Stored items

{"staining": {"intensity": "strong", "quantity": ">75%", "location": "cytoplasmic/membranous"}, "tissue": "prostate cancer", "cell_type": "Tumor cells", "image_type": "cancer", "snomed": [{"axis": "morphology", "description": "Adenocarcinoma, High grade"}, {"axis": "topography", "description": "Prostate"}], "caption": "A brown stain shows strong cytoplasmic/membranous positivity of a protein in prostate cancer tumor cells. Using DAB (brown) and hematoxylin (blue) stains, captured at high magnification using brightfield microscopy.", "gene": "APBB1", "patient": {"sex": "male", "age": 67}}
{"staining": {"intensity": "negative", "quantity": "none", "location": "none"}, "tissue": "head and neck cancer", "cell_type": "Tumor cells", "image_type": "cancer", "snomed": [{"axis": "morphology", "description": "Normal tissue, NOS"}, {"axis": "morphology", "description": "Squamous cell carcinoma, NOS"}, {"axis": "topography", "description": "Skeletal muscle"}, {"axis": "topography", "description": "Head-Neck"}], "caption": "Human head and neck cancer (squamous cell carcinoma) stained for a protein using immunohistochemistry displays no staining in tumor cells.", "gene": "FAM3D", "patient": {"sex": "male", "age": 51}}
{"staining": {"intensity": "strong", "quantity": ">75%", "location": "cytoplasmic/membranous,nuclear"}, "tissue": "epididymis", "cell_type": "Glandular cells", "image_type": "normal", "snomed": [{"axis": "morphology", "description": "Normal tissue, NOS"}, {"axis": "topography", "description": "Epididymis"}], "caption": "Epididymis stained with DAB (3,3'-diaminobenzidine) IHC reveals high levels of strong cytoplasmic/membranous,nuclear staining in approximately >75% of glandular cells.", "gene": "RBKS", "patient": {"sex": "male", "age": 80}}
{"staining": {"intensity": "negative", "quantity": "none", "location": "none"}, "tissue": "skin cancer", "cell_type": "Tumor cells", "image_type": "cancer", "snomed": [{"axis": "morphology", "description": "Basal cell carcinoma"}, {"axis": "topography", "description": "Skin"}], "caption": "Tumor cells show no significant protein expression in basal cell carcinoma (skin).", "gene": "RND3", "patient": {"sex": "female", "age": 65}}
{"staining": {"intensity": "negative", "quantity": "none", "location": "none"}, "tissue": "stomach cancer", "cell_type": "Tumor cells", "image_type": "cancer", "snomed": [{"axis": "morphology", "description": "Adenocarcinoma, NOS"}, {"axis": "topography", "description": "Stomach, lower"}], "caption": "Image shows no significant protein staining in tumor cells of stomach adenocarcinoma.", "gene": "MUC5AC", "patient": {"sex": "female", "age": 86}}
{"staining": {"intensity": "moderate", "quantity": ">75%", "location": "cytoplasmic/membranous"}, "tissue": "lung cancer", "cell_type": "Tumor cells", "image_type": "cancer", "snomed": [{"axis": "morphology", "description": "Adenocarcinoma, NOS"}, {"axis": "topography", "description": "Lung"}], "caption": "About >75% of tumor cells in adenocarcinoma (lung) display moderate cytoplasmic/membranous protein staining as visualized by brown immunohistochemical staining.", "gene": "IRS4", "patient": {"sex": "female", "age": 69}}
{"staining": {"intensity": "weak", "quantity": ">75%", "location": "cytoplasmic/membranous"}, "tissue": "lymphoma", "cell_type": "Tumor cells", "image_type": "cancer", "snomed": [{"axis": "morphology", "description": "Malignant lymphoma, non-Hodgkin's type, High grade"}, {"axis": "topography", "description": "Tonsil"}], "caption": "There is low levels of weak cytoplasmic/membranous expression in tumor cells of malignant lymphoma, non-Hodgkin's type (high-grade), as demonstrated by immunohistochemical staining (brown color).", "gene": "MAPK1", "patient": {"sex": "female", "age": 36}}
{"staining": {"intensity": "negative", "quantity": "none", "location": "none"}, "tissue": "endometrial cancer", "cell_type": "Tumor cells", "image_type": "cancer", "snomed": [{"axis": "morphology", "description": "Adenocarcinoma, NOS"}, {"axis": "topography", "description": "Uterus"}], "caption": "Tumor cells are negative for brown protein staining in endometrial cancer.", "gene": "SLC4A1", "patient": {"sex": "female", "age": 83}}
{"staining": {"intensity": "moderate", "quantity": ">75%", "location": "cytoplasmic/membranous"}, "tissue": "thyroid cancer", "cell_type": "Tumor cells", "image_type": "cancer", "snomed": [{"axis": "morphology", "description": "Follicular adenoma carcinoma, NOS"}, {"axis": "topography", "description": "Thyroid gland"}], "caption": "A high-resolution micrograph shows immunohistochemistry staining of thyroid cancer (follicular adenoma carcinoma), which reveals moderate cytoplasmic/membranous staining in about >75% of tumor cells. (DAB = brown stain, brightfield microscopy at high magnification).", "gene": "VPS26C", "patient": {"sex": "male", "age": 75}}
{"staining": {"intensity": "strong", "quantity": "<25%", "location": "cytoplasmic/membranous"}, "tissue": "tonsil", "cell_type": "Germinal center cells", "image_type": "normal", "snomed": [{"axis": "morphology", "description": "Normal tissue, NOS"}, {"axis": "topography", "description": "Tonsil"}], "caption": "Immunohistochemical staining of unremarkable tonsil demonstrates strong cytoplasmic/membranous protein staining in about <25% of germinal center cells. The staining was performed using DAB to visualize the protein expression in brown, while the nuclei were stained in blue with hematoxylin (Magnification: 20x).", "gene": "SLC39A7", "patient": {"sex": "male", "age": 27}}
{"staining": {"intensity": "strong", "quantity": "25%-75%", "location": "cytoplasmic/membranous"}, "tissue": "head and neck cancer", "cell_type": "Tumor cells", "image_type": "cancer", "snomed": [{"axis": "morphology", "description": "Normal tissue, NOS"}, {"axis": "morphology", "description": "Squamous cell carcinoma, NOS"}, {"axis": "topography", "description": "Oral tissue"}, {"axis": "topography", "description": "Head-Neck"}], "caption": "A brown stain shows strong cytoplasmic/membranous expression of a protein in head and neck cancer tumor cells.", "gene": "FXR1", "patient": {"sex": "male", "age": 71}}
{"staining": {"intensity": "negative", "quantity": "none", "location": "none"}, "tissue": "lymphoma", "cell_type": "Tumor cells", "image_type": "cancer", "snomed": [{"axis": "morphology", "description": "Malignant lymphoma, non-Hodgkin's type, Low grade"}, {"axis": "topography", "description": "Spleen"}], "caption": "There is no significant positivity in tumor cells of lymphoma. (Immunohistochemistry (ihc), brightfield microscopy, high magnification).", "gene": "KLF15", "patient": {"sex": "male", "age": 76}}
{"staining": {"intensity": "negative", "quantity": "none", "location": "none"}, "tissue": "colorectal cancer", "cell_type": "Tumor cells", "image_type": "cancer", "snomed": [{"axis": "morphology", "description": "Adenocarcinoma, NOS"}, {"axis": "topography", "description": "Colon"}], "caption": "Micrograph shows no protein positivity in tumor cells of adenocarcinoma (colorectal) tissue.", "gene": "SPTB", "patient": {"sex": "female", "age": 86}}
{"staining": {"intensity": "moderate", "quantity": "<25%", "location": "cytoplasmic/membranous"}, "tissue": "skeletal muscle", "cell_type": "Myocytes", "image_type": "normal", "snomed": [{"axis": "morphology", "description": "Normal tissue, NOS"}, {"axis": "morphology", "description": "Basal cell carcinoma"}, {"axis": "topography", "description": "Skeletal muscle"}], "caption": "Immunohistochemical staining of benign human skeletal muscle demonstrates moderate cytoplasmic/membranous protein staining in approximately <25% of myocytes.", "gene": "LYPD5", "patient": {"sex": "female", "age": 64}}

:: What you are asked to do ::
From the entries above, extract only the lines running from the one containing "cells show no" through the one containing "shows no significant", inclusive.

:: Solution to this problem ::
{"staining": {"intensity": "negative", "quantity": "none", "location": "none"}, "tissue": "skin cancer", "cell_type": "Tumor cells", "image_type": "cancer", "snomed": [{"axis": "morphology", "description": "Basal cell carcinoma"}, {"axis": "topography", "description": "Skin"}], "caption": "Tumor cells show no significant protein expression in basal cell carcinoma (skin).", "gene": "RND3", "patient": {"sex": "female", "age": 65}}
{"staining": {"intensity": "negative", "quantity": "none", "location": "none"}, "tissue": "stomach cancer", "cell_type": "Tumor cells", "image_type": "cancer", "snomed": [{"axis": "morphology", "description": "Adenocarcinoma, NOS"}, {"axis": "topography", "description": "Stomach, lower"}], "caption": "Image shows no significant protein staining in tumor cells of stomach adenocarcinoma.", "gene": "MUC5AC", "patient": {"sex": "female", "age": 86}}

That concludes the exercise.